Altogether, as elections become more digital, trust depends less on innovation itself and more on visibility, governance, accountability, and public understanding. Technology can support democratic processes, but only when it is governed in ways that people can see, question, and ultimately trust.

Success Factors of Digital Election

  • Secure and Verifiable Technology. Digital election systems rely on trusted digital identity, strong cybersecurity, and practical verifiability so results can be independently checked. Systems must be resilient, auditable, and designed with long-term risks in mind, including cryptographic evolution.
  • Institutional Governance. You need a clear legal basis that defines responsibilities, oversight, and accountability across institutions and vendors. Governance structures must enable lawful decision-making before, during, and after the election.

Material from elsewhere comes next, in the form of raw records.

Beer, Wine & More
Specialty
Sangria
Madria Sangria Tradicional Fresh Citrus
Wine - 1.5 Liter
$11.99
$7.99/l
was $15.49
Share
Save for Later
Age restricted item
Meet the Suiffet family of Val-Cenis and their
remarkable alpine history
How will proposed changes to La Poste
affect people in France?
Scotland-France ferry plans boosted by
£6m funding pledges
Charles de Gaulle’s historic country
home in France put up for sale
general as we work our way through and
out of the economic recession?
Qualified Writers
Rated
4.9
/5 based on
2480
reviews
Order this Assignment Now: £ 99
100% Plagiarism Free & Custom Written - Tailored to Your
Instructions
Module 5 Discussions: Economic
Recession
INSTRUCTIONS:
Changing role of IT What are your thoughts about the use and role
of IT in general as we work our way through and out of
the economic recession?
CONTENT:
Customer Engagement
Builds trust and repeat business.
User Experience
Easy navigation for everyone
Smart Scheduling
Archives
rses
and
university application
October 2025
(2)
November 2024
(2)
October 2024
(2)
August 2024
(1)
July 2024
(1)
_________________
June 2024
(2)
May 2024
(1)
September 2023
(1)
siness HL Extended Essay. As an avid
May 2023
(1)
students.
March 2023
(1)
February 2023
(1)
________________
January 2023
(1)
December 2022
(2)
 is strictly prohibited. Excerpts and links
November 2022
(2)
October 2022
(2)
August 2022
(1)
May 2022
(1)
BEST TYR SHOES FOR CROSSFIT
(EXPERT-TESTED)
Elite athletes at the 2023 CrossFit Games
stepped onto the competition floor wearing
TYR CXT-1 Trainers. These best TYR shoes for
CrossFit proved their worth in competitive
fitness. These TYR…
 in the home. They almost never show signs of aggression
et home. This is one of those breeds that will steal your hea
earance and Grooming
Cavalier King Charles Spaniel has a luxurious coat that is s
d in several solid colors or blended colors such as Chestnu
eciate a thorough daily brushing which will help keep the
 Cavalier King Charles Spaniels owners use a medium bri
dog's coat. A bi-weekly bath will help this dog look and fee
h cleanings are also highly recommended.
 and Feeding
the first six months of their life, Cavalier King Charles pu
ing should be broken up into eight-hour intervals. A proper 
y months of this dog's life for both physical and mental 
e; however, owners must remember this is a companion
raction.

  • Transparency and Observation. A public source code, observable procedures, access for independent observers across all election phases, and transparent disclosure during incidents support confidence and informed scrutiny.
  • Information Integrity and Crisis Response. Disinformation and technical incidents affect voter trust in similar ways and must be addressed through coordinated response mechanisms. Clear, timely public communication reduces uncertainty and limits manipulation.
  • Cybersecurity Frameworks and Operational Readiness
  • Voter Capability, Inclusion, and Agency. Voters need digital skills support, accessible interfaces, and clear communication to participate confidently. Digital options must expand choice while preserving non-digital alternatives and voter autonomy.